To make it work with the OpenAI SDK, you need an API wrapper.

Install FastAPI and llama-cpp-python

pip3 install fastapi uvicorn llama-cpp-python

Create an API Server (api.py)

from fastapi import FastAPI
from llama_cpp import Llama

app = FastAPI()
llm = Llama(model_path="mistral-7b-instruct.Q4_K_M.gguf", n_gpu_layers=40)

@app.post("/v1/completions")
async def generate(prompt: str):
    output = llm(prompt)
    return {"choices": [{"text": output["choices"][0]["text"]}]}

# Run the server
if __name__ == "__main__":
    import uvicorn
    uvicorn.run(app, host="0.0.0.0", port=8000)

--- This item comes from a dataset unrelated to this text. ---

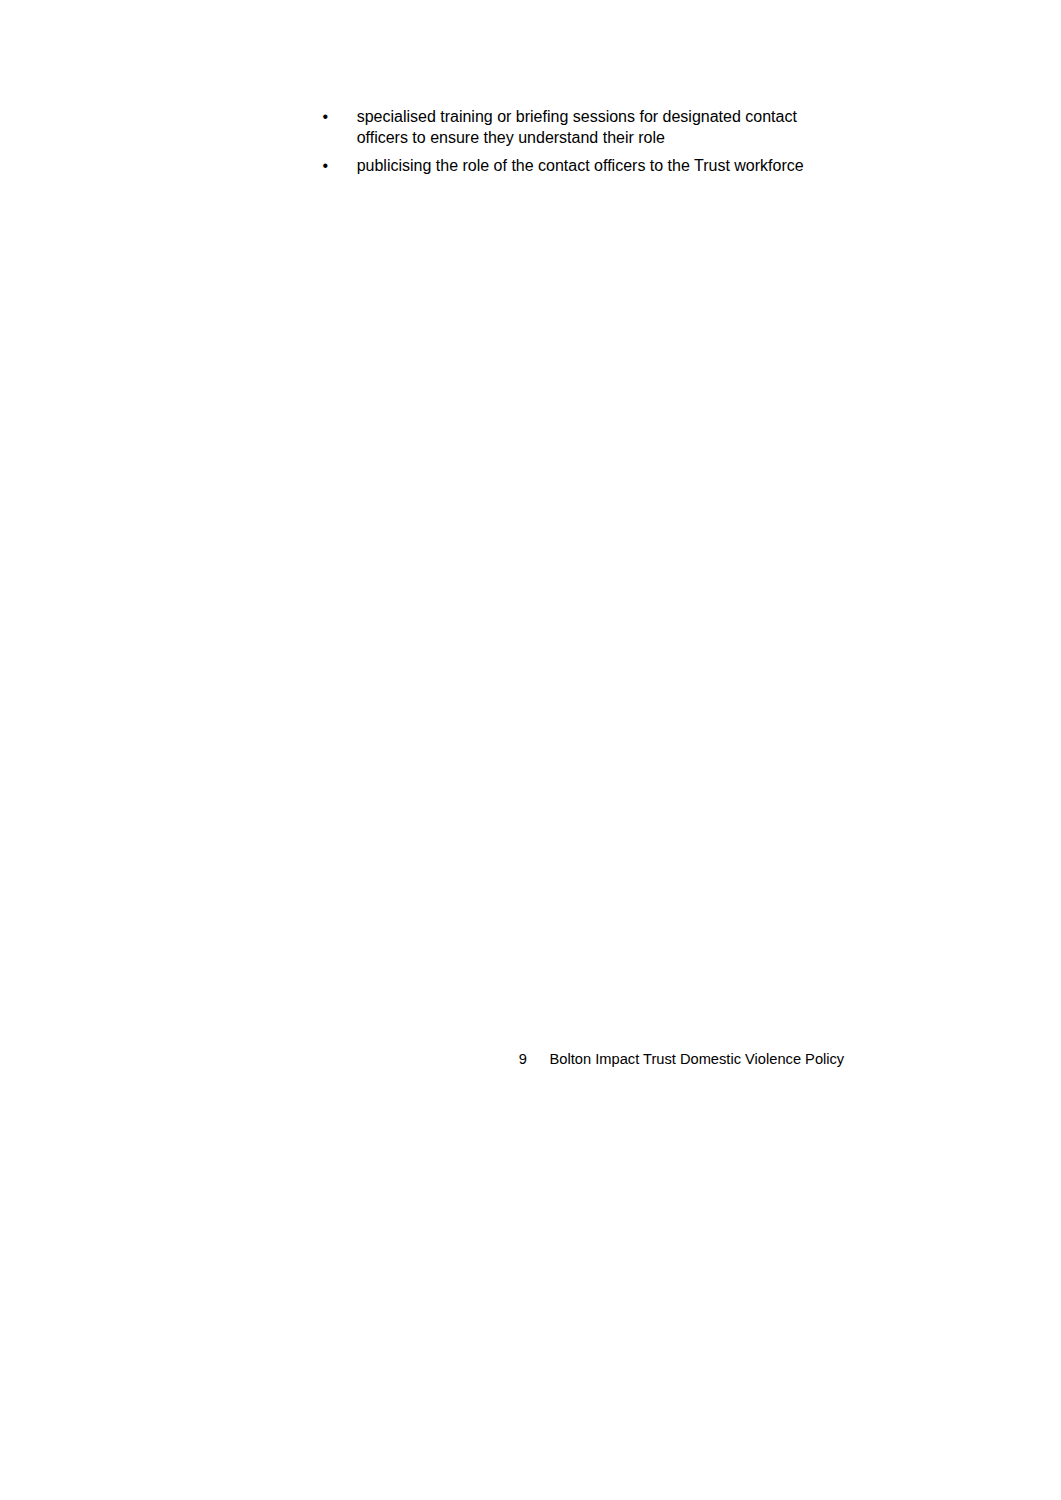specialised training or briefing sessions for designated contact officers to ensure they understand their role
publicising the role of the contact officers to the Trust workforce
9 Bolton Impact Trust Domestic Violence Policy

Now, you can configure Synthiam ARC AI robot skills to use the endpoint for the orin nano.


7. Optimize Performance

Enable Jetson Clocks

sudo jetson_clocks

Enable Swap (If RAM is low)

sudo swapoff -a
sudo fallocate -l 8G /swapfile
sudo chmod 600 /swapfile
sudo mkswap /swapfile
sudo swapon /swapfile
echo '/swapfile none swap sw 0 0' | sudo tee -a /etc/fstab

Use TensorRT for Maximum Performance

For TensorRT-optimized models, install:

sudo apt install nvidia-tensorrt

Then use TensorRT-LLM from NVIDIA:

git clone https://github.com/NVIDIA/TensorRT-LLM
cd TensorRT-LLM
pip3 install -r requirements.txt

Run:

python3 tensorrt_llm.py --model mistral-7b-instruct --precision fp16
#8  

@Rodney,  We will be releasing the STL files but not the CAD files.